Doctoral student offers new insight into machine-learning error estimation

March 4, 2022 By Rachel Rose

Engineering News

Omar Maddouri, a doctoral student in the Department of Electrical and Computer Engineering at Texas A&M University, is working with Dr. Byung-Jun Yoon, his faculty advisor and professor, and Dr. Edward Dougherty, Robert M. Kennedy ’26 Chair Professor, to evaluate machine-learning models using transfer learning principles. Dr. Francis “Frank” Alexander with Brookhaven National Labs and Dr. Xiaoning Qian from the Department of Electrical and Computer Engineering at Texas A&M University are also involved with the project.

In data-driven machine learning, models are built to make predictions and estimations for what’s to come in any given data set. One important field within machine learning is classification, which allows a data set to be assessed by an algorithm and then classified or broken down into classes or categories. When the data sets provided are very small, it can be very challenging to not only build a classification model based on this data but also to evaluate the performance of this model, ensuring its accuracy. This is where transfer learning comes into play.

“In transfer learning, we try to transfer knowledge or bring data from another domain to see whether we can enhance the task that we are doing in the domain of interest, or target domain,” Maddouri explained.

The target domain is where the models are built, and their performance is evaluated. The source domain is a separate domain that is still relevant to the target domain from which knowledge is transferred to make the analysis within the target domain easier.

Maddouri’s project utilizes a joint prior density to model the relatedness between the source and target domains and offers a Bayesian approach to apply the transfer learning principles to provide an overall error estimator of the models. An error estimator will deliver an estimate of how accurate these machine-learning models are at classifying the data sets at hand.

What this means is that before any data is observed, the team creates a model using their initial inferences about the model parameters in the target and source domains and then updates this model with enhanced accuracy as more evidence or information about the data sets becomes available.

This technique of transfer learning has been used to build models in previous works; however, no one has ever before used this transfer learning technique to propose novel error estimators to evaluate the performance of these models. For an efficient utilization, the devised estimator has been implemented using advanced statistical methods that enabled a fast screening of source data sets which enhances the computational complexity of the transfer learning process by 10 to 20 times.

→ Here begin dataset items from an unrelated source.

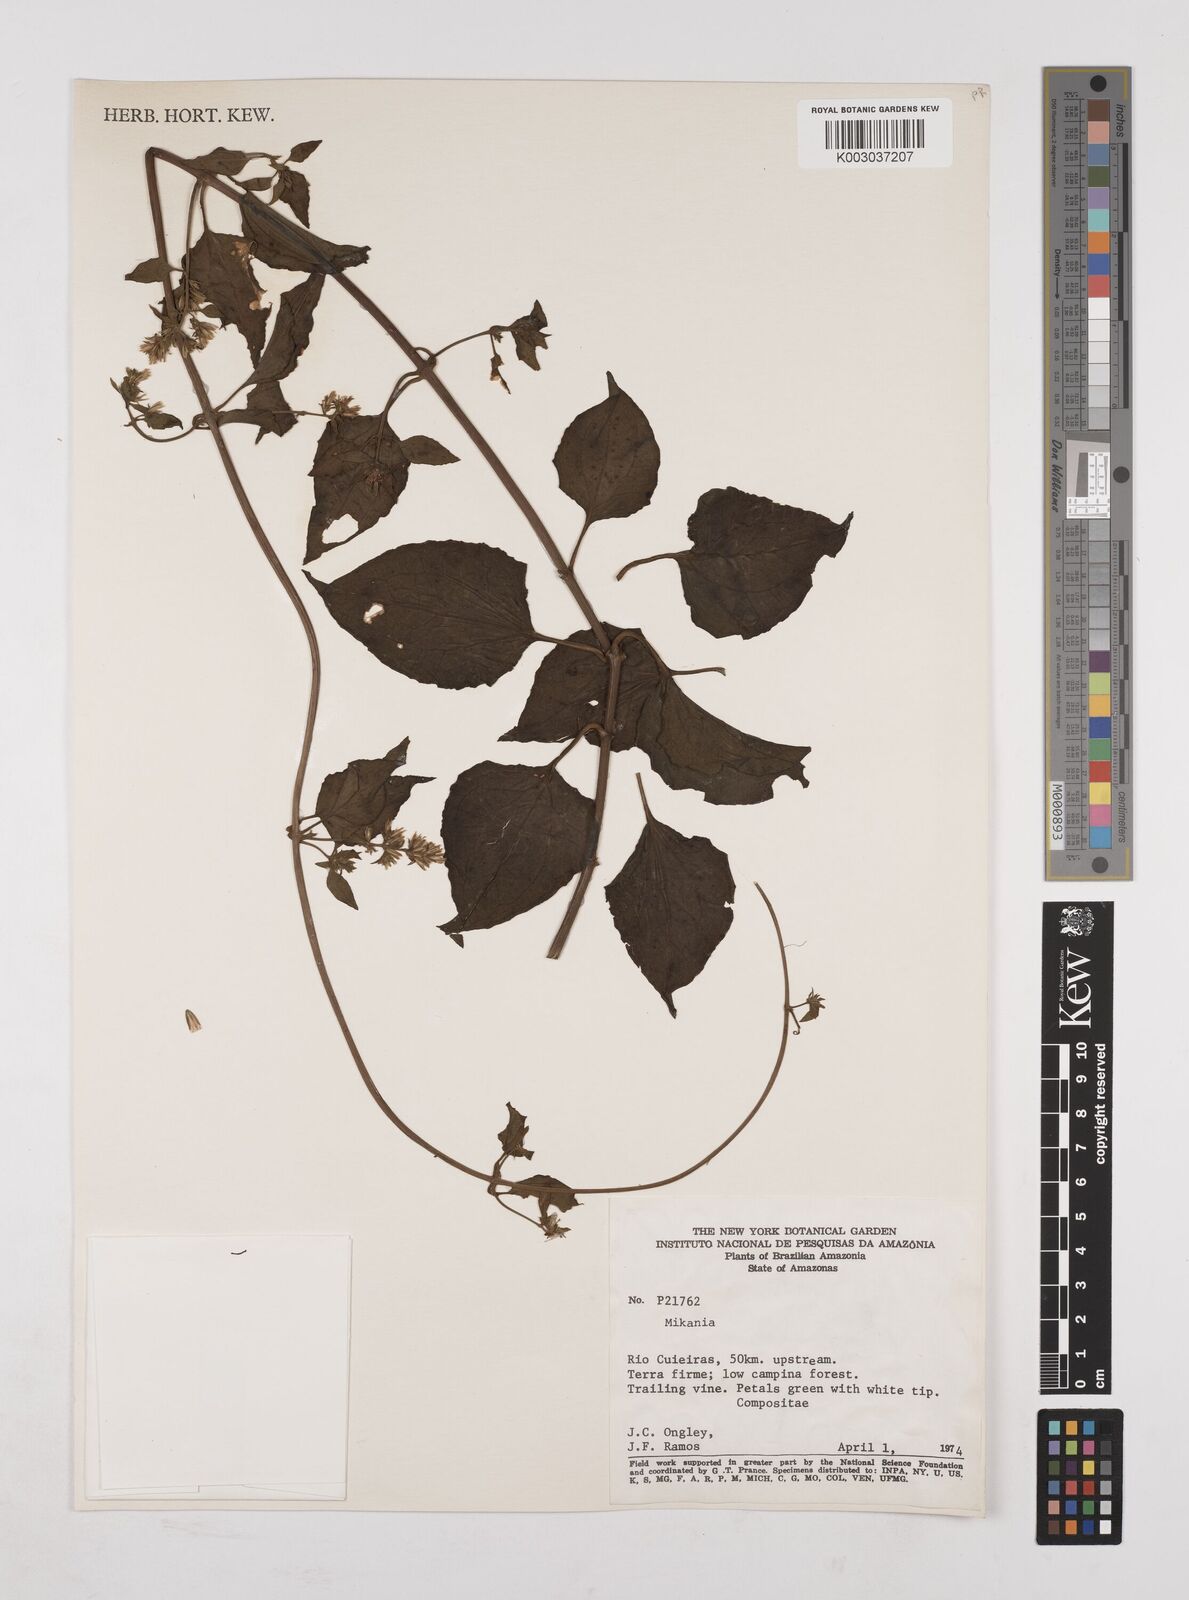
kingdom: Plantae
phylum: Tracheophyta
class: Magnoliopsida
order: Asterales
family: Asteraceae
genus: Mikania
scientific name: Mikania
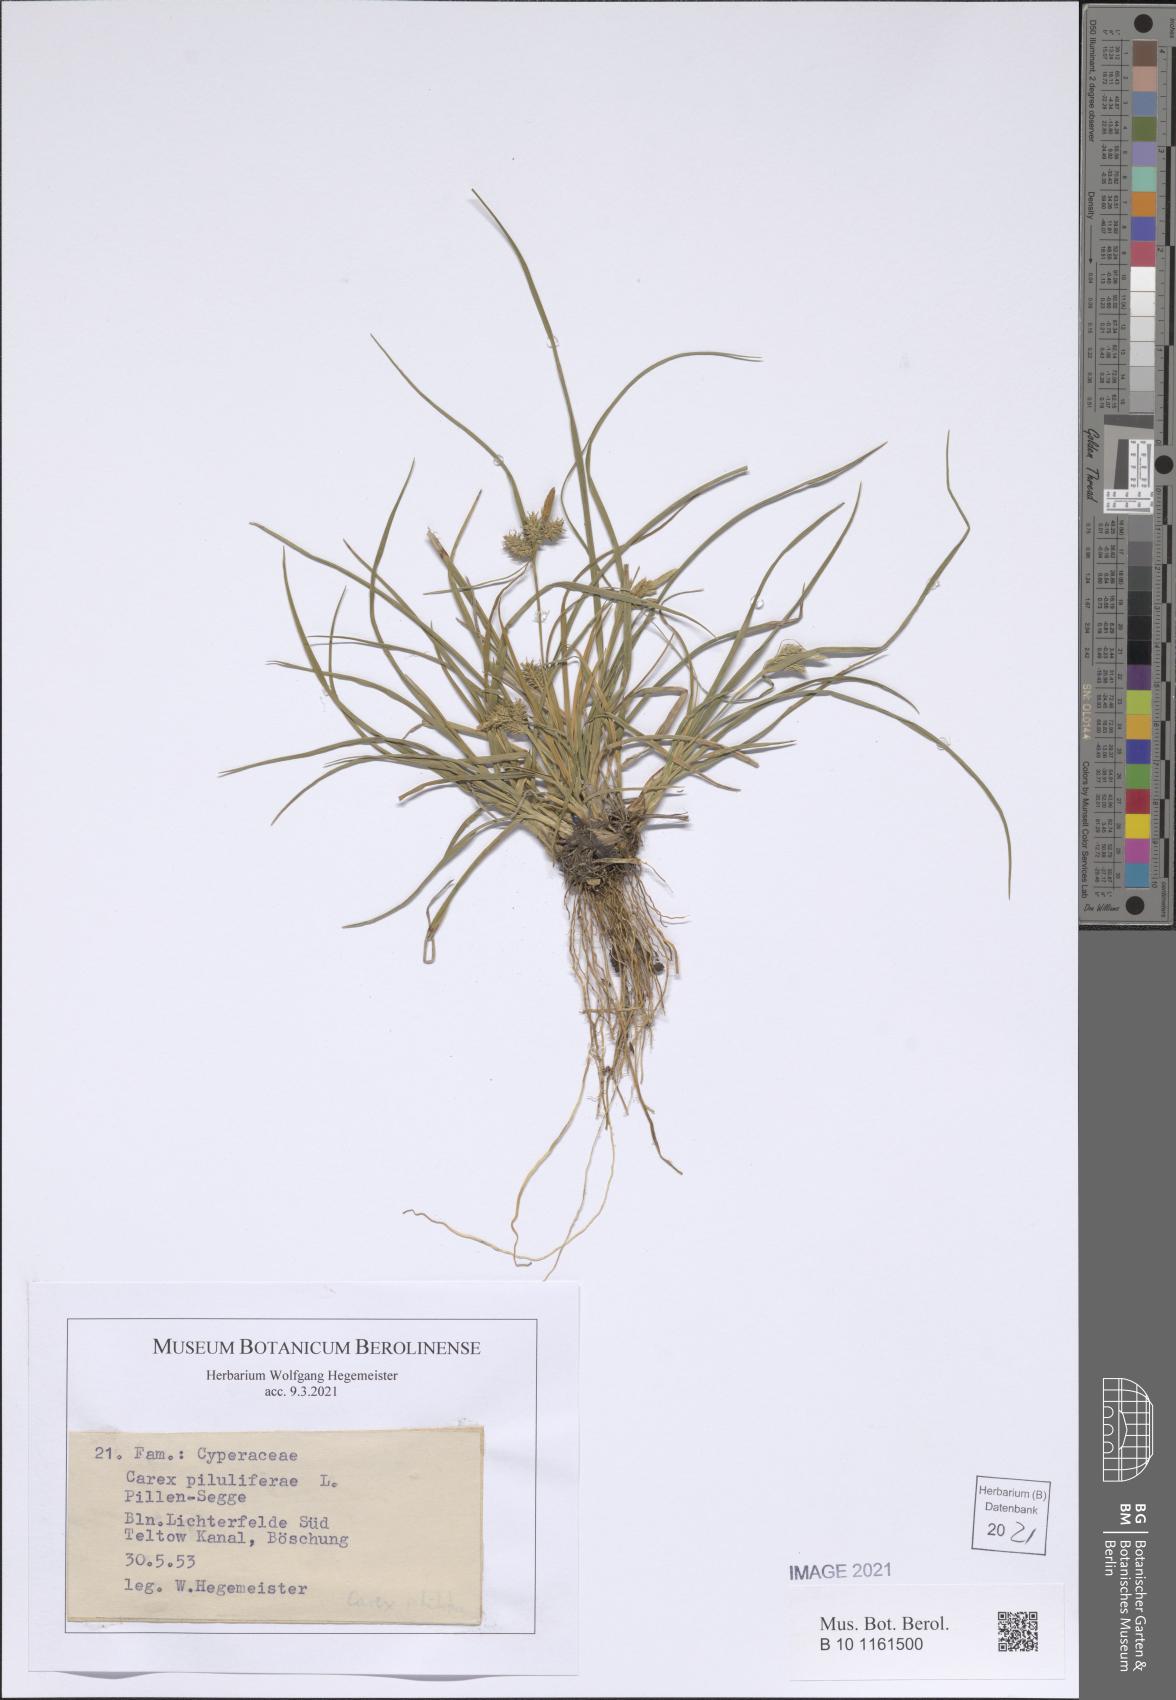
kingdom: Plantae
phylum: Tracheophyta
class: Liliopsida
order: Poales
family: Cyperaceae
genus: Carex
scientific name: Carex pilulifera
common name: Pill sedge
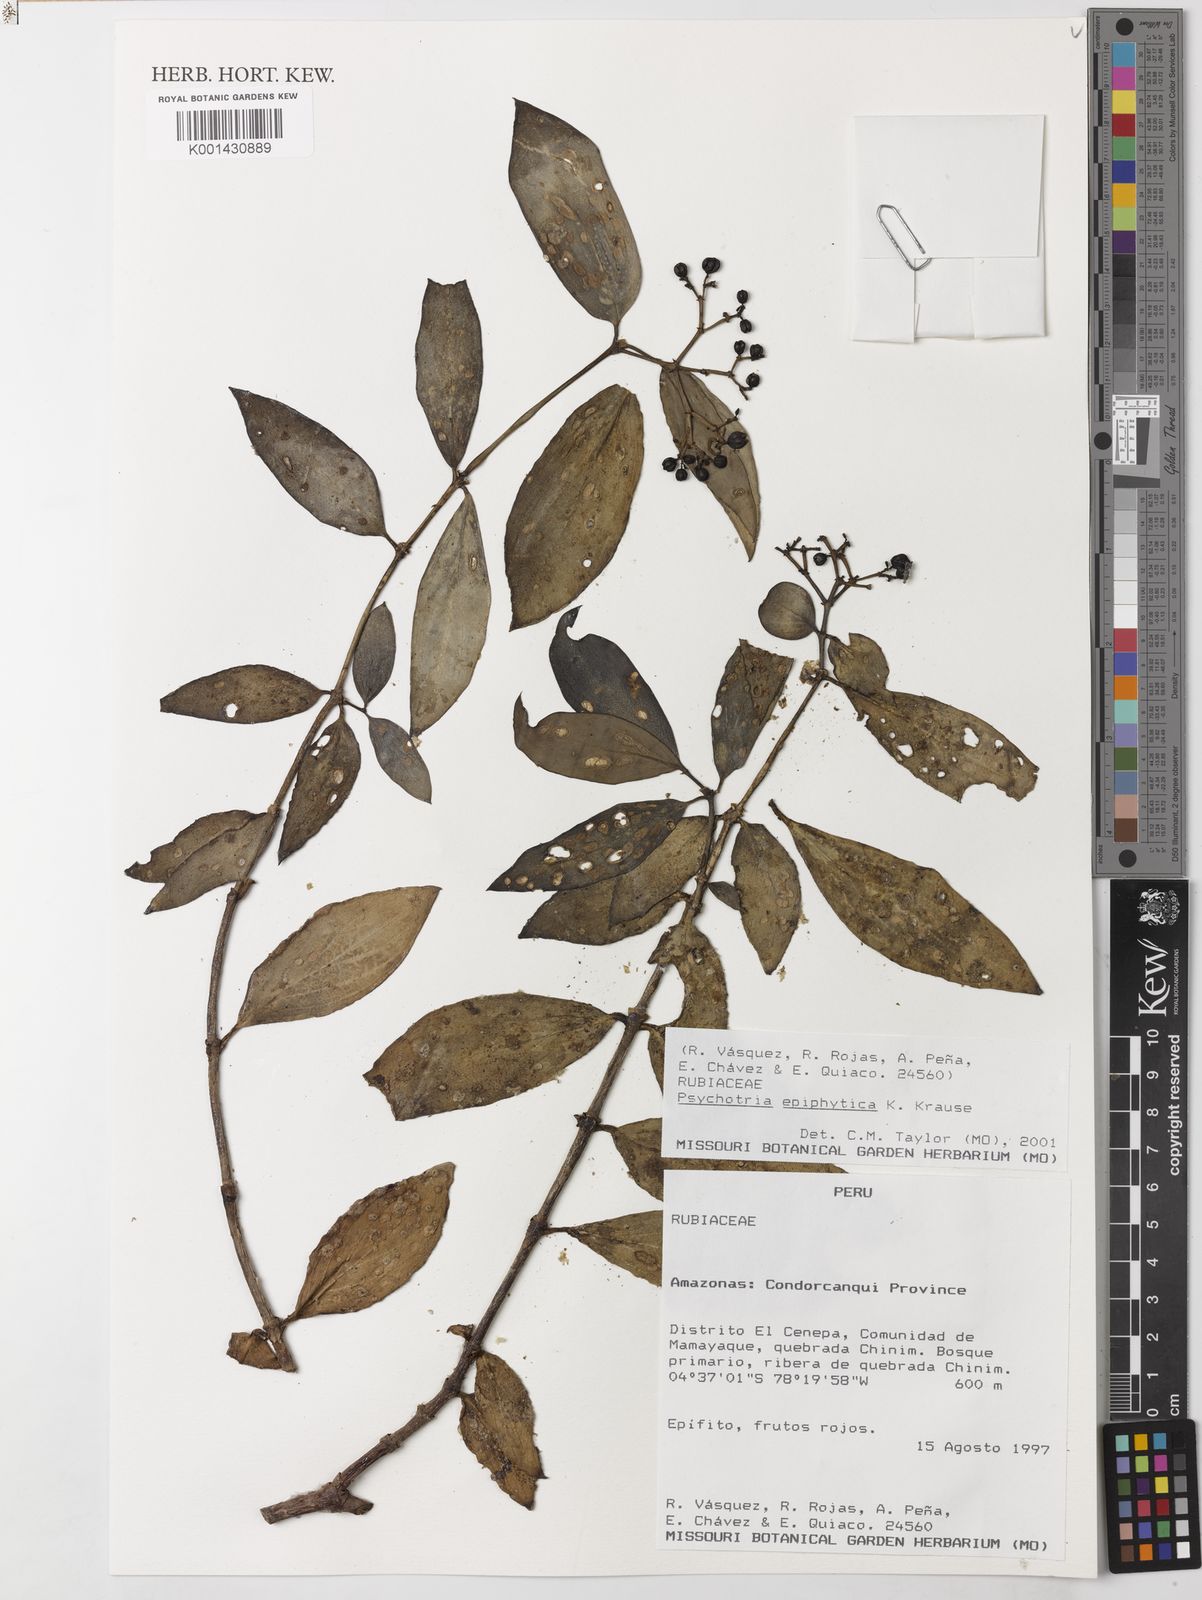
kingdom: Plantae
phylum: Tracheophyta
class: Magnoliopsida
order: Gentianales
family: Rubiaceae
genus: Notopleura
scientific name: Notopleura epiphytica
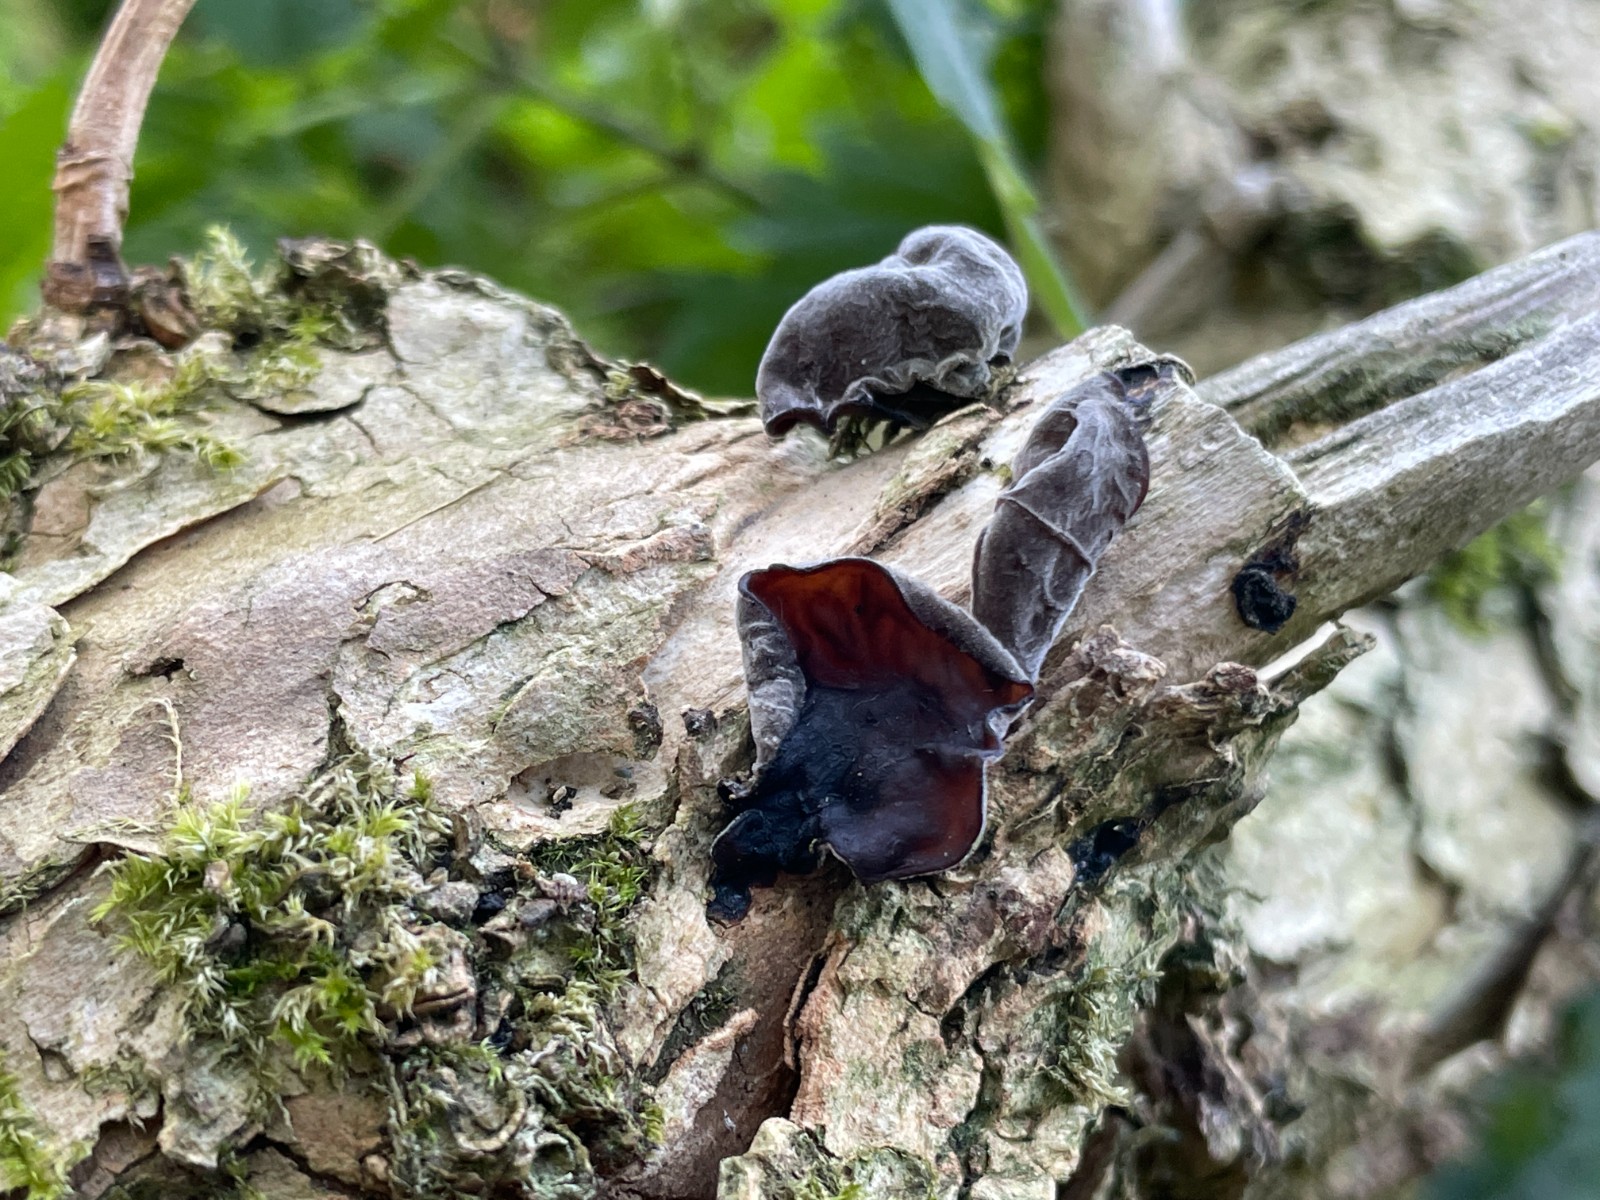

This technique can help serve as a benchmark for future research within academia to build upon. In addition, it can help with identifying or classifying different medical issues that would otherwise be very difficult. For example, Maddouri utilized this technique to classify patients with schizophrenia using transcriptomic data from brain tissue samples originally acquired by invasive brain biopsies. Because of the nature and the location of the brain region that can be analyzed for this disorder, the data collected is very limited. However, using a stringent feature selection procedure that comprises differential gene expression analysis and statistical testing for assumptions validity, the research team identified transcriptomic profiles of three genes from an additional brain region found to be highly relevant to the desired brain tissue as reported by independent research studies from other literature. This knowledge allowed them to utilize the transfer learning technique to leverage samples collected from the second brain region (source domain) to help with the analysis and significantly boost the accuracy of diagnosis within the original brain region (target domain). The data gathered from the source domain can be exploratory in the absence of information from the target domain, allowing the research team to enhance the quality of their conclusion.

This research has been funded by the Department of Energy and the National Science Foundation and was published in the January issue of Patterns, a new open-access journal by Cell Press that publishes groundbreaking research findings in data science.